In the case of passive networks the same move can be done by increasing more OLT ports, buying more miniaturized OLTs and decreasing split ratios. But before you do that, don't you think the architecture of active switches were better suited for such situations? You are better organized and ready to serve with packages beyond 1gbps with dedicated active ports than you do with passive networks.Would you buy an expensive cabinet sized OLTs just to do few hundred lines? Better spend your extra on the core routing and transport.
I can count my dedicated active ports better with a 10GE than an expensive OLT with a single GPON line card with many logical connections over shared lines.
A monster still needs a matching digestive tract to suit its appetite.
We have to consider our options resonably that 1GE and 10GE are the only mainstream options for uplinks. 100GE is ready but equipments are still expensive.

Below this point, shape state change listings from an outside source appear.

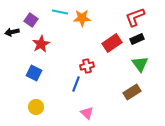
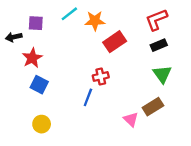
cyan line: (60, 12) -> (69, 14), turned -49
purple square: (31, 20) -> (36, 23), turned -32
red rectangle: (112, 43) -> (115, 42), moved
red star: (41, 44) -> (32, 58), moved
pink triangle: (87, 113) -> (131, 119), moved

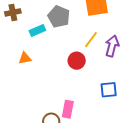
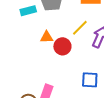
orange triangle: (25, 58) -> (47, 37), moved

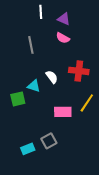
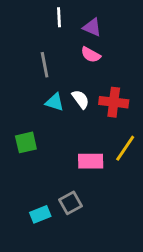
white semicircle: (52, 77) -> (81, 99), moved
cyan triangle: (34, 86) -> (55, 102), moved

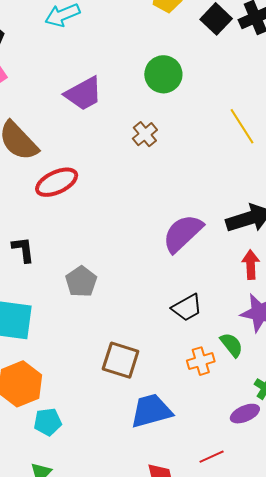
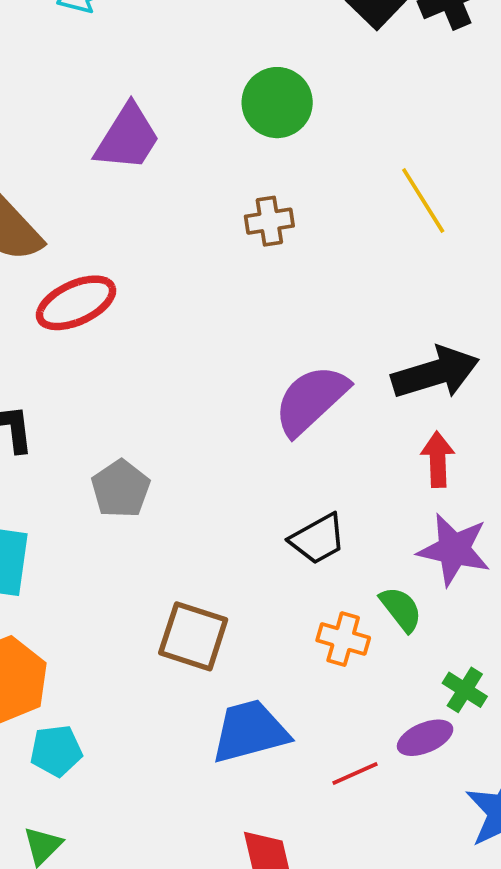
purple trapezoid: (84, 94) -> (127, 138), turned -30
brown cross: (145, 134) -> (269, 221), moved, turned 30
orange cross: (201, 361) -> (343, 639), turned 32
red line: (212, 457) -> (355, 773), moved

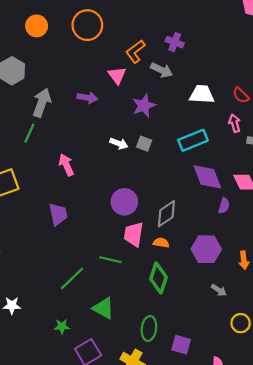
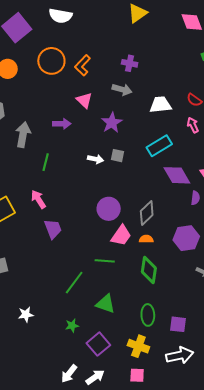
orange L-shape: (135, 51) -> (83, 65), moved
green line: (29, 133) -> (46, 162), moved
pink arrow: (66, 165) -> (38, 199), moved
pink trapezoid: (134, 234) -> (121, 236), turned -145

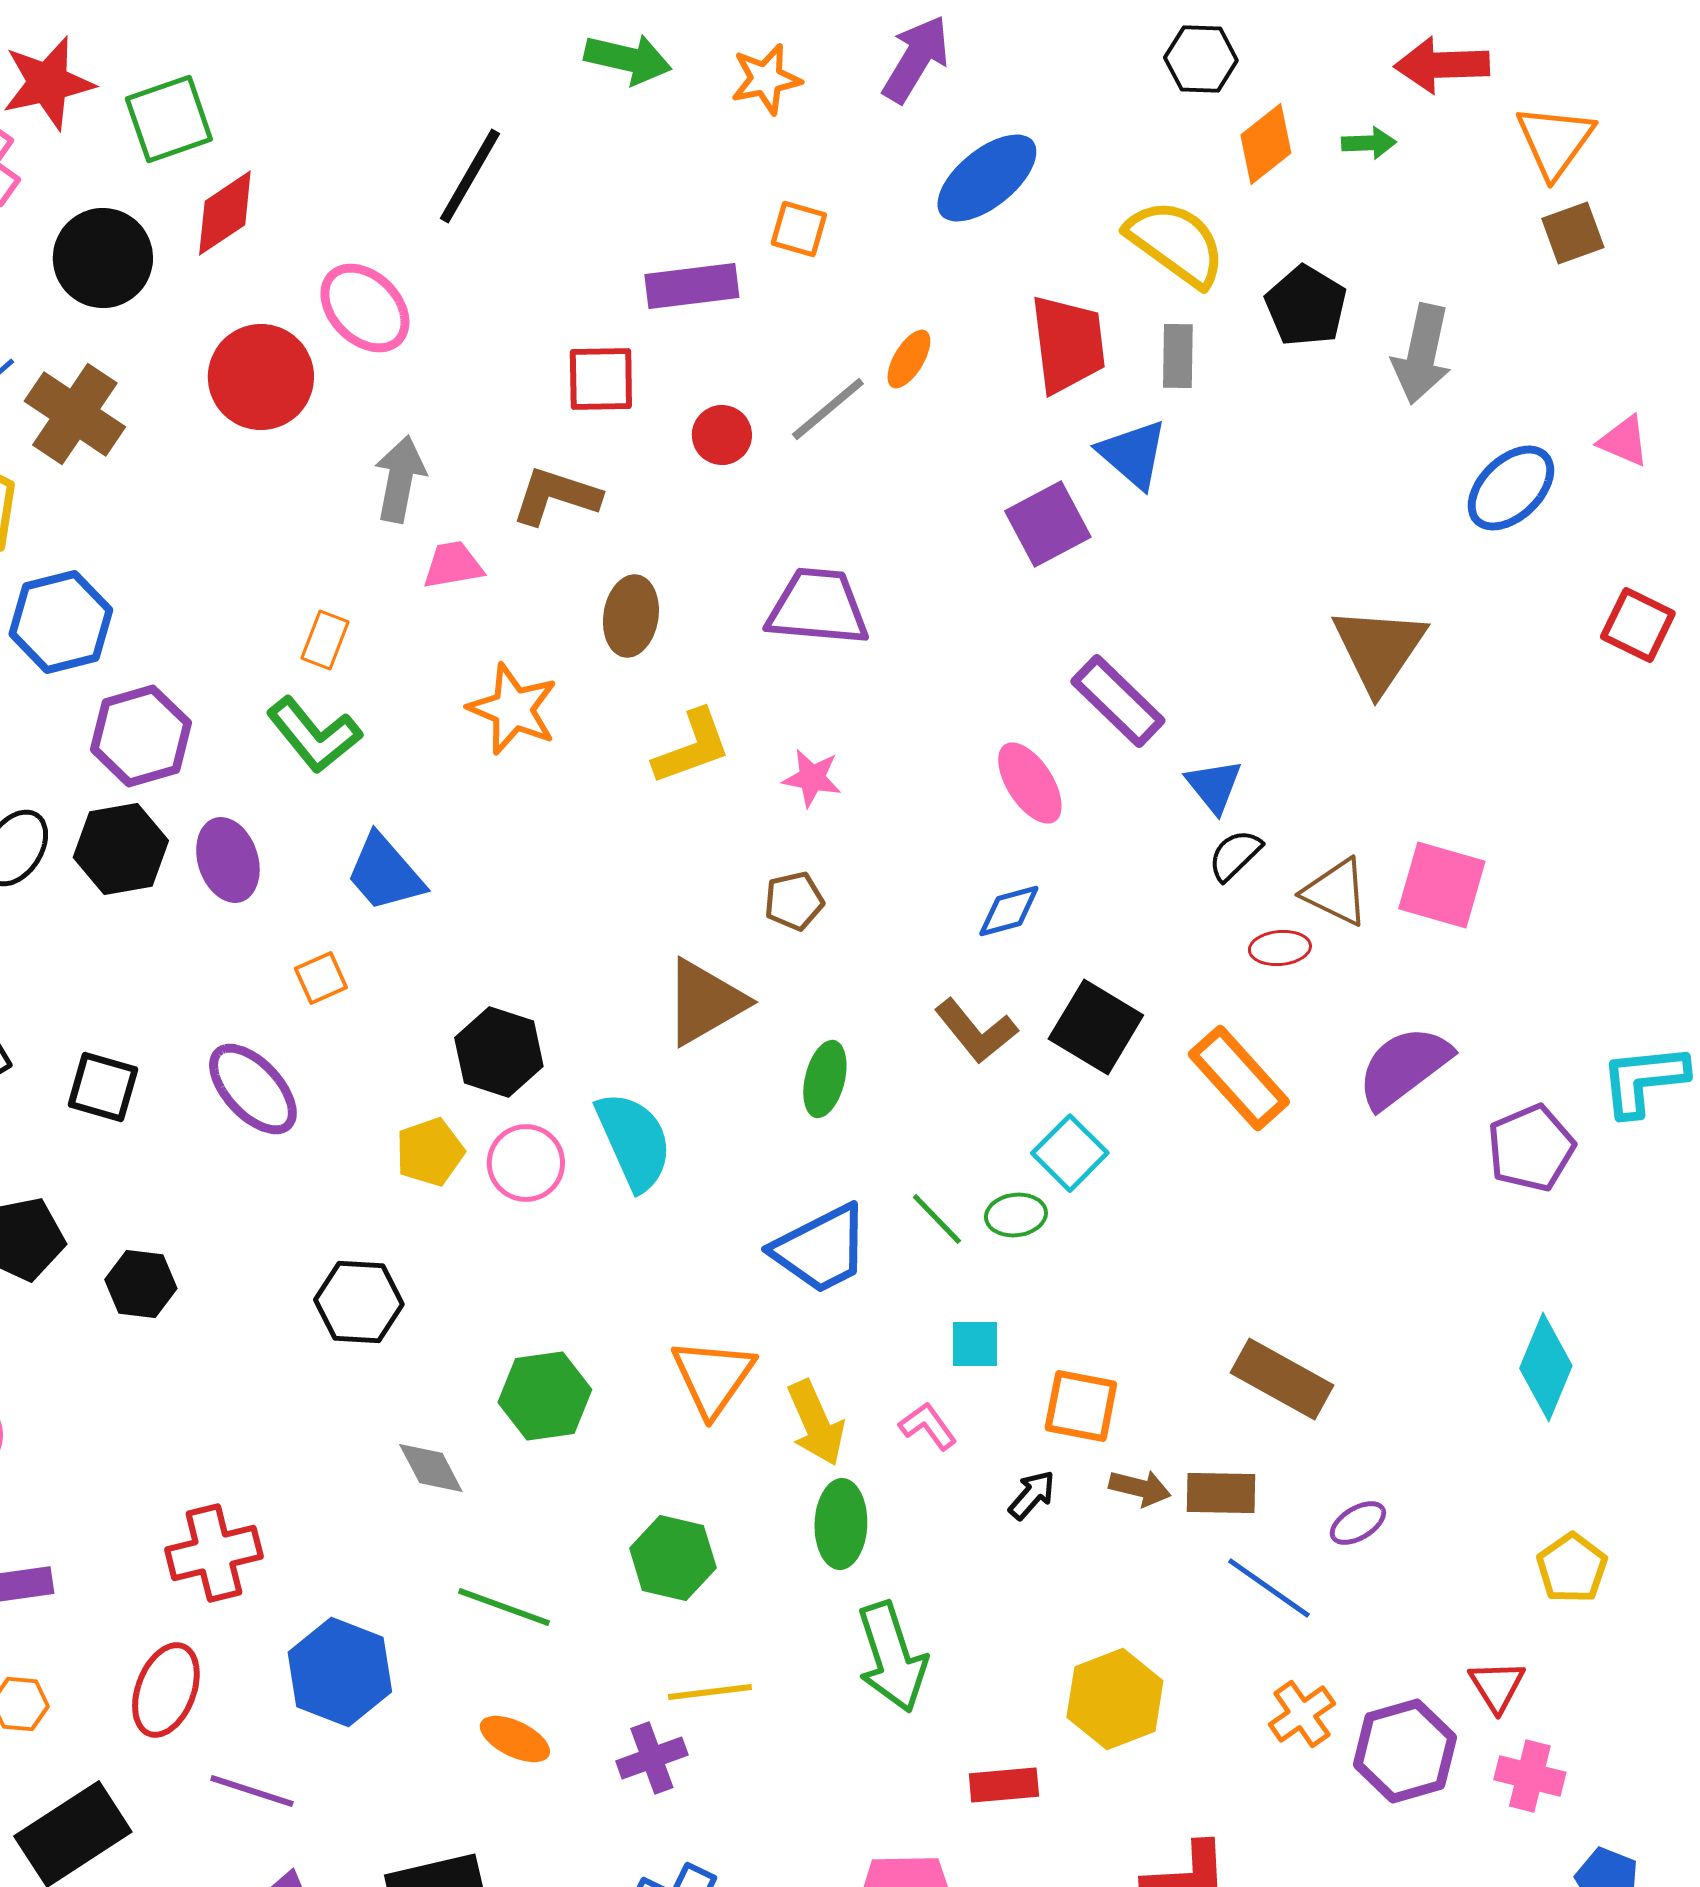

Why would you spent on a big box that claims a capacity which its backhaul can't keep up?
Fiber is not an issue with economics of scale. It's going to get cheaper since silica is plenty to be found in the ground. Manufacturing process improvements will only lower manufacturing cost over time till it becomes cheaper than copper one day. For new ISPs building new infrastructures, it's best they keep solely to Ethernet to simplify their setup. TDM and ATM should be phased out entirely for modern NGNs.With IPTV, very few service providers are using the RF overlay option for their cable tv services.